Saturday, October 5, 2013

Grandpa's Service Record

Living here in Japan has made me very curious about my grandfather's experience during WWII. I'd seen pictures of him in his handsome Marine Corps uniform, but he never talked about his experiences. My grandpa passed away years ago, but he remains one of my most favorite and most influential people that I've ever met.

My aunt recently sent me his service record and my husband (a Marine) helped me decipher what the acronyms and shorthand meant. He was only 17 years old when he enlisted in the Marine Corps, but told the recruiter that he was 21. I can only imagine that the recruiter needed more men and didn't ask any more questions (note that he was included in the 82nd replacement draft).

This is what I've been able to glean from the service record: 

Robert J. Wolfe enlisted on 16 May 1945 and went to boot camp just three days later on 9 May 1945 as part of the 82nd Replacement Draft. On 4 October 1945, he joined the 89th Draft, Marine Training Command, Command Post, possibly after graduating and spending time at the HQ element waiting to leave.

The entry for 5 December 1945 is illegible, but I assume it was more training for his deployment.

On 21 Mar 1946, he joined 2/6 (Golf Co, 2nd Bat, 6th Marines, 2nd Marine Div) with responsibility for general duty. Wikipedia reports,"Following the end of the war, 2/6 landed at Nagasaki to take part in the Occupation of Japan from September 1945 until July 1946." 

Before 2/6 returned to the states, my grandpa joined 1/4 again on general duty on 19 June 1946 (Charlie Co, 1st Bat, 4th Marines) and went to China. From the official history page of 1/4, "Three weeks after Japan surrendered, the Division was dispatched to North China for occupation duty. While in China, the Division had numerous encounters with the Chinese Communists." 

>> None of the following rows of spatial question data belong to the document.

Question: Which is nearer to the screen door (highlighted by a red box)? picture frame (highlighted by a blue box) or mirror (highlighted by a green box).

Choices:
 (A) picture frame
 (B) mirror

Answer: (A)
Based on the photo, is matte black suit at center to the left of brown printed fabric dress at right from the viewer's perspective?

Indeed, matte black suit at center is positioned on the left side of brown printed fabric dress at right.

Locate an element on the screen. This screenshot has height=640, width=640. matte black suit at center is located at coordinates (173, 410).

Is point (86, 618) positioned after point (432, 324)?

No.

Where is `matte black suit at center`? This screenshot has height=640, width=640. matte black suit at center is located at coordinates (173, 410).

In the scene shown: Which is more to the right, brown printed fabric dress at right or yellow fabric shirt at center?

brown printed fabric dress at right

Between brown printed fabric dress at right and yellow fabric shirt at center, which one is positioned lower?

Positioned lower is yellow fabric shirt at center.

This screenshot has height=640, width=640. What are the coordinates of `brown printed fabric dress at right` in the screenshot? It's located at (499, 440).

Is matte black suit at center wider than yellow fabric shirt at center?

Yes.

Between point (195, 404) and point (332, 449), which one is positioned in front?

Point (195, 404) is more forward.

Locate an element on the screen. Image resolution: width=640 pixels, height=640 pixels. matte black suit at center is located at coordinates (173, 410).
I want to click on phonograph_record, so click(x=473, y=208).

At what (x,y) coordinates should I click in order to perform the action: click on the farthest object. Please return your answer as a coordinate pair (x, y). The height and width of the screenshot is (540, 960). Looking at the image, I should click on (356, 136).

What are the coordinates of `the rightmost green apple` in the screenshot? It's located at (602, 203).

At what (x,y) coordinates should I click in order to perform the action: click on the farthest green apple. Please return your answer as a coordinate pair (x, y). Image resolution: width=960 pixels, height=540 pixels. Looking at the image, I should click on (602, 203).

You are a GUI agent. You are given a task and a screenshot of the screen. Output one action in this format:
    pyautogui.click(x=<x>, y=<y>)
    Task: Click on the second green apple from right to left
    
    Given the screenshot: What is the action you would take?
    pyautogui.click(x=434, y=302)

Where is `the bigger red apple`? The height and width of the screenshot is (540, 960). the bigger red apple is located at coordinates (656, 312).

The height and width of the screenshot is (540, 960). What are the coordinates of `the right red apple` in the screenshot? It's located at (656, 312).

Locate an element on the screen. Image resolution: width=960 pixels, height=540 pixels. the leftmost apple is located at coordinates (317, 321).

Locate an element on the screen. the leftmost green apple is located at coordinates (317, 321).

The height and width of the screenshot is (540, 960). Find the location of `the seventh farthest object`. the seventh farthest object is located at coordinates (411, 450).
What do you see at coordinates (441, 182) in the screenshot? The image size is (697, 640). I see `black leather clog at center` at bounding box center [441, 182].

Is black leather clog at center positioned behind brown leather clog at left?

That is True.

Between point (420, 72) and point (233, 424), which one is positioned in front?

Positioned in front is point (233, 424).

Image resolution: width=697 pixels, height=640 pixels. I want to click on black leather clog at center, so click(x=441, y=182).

On 12 July 1946, he was transferred to the HQ company of 1/4 and was a radio man. Just a month later, on 13 August 1946, he transferred to Weapons Co in 1/7 (7th Marines, 1st Marine Division) and was responsible for communication security, possibly working with cryptographic keys.

By 11 Feb 1947, he returned to 2/6 on general duty (2nd Bat, 6th Marines, 3rd brigade) and on 3 March 1947, he joined 1/6 as a rifleman, an infantry position. On 1 October 1947, he joined Bravo Co, at a command post, still as a rifleman. He returned to San Diego soon after. 

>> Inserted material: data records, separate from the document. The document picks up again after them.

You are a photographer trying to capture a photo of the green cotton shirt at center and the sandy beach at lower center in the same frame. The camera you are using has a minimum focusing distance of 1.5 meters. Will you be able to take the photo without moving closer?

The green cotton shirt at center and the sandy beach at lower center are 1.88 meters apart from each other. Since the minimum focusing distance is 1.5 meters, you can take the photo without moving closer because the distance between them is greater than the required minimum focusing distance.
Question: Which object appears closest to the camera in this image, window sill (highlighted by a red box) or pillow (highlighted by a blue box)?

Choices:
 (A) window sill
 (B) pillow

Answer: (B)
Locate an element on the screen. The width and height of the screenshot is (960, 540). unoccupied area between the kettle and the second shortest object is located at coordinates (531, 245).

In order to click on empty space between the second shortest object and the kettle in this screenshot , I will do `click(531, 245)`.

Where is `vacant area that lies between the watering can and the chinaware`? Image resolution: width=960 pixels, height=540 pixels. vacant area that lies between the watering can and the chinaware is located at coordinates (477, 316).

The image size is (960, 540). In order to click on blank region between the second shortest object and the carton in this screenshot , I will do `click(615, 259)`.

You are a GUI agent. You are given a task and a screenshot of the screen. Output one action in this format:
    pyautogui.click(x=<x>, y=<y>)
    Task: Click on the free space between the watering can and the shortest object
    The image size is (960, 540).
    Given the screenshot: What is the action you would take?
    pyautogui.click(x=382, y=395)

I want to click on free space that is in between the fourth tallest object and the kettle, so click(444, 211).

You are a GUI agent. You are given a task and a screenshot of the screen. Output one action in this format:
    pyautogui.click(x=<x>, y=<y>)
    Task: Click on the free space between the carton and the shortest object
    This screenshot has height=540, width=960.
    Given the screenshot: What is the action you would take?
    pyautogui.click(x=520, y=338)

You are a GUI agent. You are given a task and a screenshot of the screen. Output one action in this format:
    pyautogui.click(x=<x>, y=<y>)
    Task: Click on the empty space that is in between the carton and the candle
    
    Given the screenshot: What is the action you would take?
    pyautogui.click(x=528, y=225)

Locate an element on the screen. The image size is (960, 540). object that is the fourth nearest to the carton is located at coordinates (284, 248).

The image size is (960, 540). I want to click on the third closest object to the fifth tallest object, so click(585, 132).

At some point in his time with the Marine Corps, he received a court martial for being AWOL for 4 days and 16 hours! I'm assuming it was while in China because I read there was a lot of misbehavior during the occupation. Check out the Wikipedia entry for the book China Marine by EB Sledge or the group known as "China Marines". The dates match for a time of insubordination and high stress.

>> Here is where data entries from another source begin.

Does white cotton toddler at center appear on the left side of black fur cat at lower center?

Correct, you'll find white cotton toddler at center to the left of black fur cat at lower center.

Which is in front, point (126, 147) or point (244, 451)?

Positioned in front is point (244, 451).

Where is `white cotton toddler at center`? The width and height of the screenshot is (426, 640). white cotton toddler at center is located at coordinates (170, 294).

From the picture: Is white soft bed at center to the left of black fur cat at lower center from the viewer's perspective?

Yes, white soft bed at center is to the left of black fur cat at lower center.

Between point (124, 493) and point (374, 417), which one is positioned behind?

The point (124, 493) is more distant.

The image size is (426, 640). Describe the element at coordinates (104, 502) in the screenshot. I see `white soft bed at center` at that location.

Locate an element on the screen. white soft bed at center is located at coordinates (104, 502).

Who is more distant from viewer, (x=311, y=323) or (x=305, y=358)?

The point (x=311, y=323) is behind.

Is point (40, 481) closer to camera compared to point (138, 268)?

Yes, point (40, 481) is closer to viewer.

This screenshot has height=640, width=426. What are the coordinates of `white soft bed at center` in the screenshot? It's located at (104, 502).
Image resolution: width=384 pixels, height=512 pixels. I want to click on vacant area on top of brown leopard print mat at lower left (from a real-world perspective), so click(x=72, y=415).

The next entry is unclear. On 17 November 1947, he was assigned to an unknown position at the Marine Barracks at the Naval Training Center in Great Lakes, IL, possibly doing recruit training. He changed his principal duty with the NTC on 1 Dec 1947.

It appears that he had another major change on 24 July 1948 by being assigned to the famous 8th & I Barracks Detachment in Washington, D.C. Soon after his move, on 1 August 1948, he was promoted to Corporal Wolfe in the Marine Corps Instructor Detachment. On 15 May 1949, he was discharged from the Marine Corps with four years of service.

After his time in the service, he moved to Detroit, Michigan and started a family with my beautiful grandma and had five children, one of them being my mother.

Where's Aunt Emily?

1 comment:

  1. Great job deciphering all that, and I believe it worth mentioning he was discharged honorably. I saw those papers after he started asking boys I dated for their discharge or leave papers if they looked like they were "military".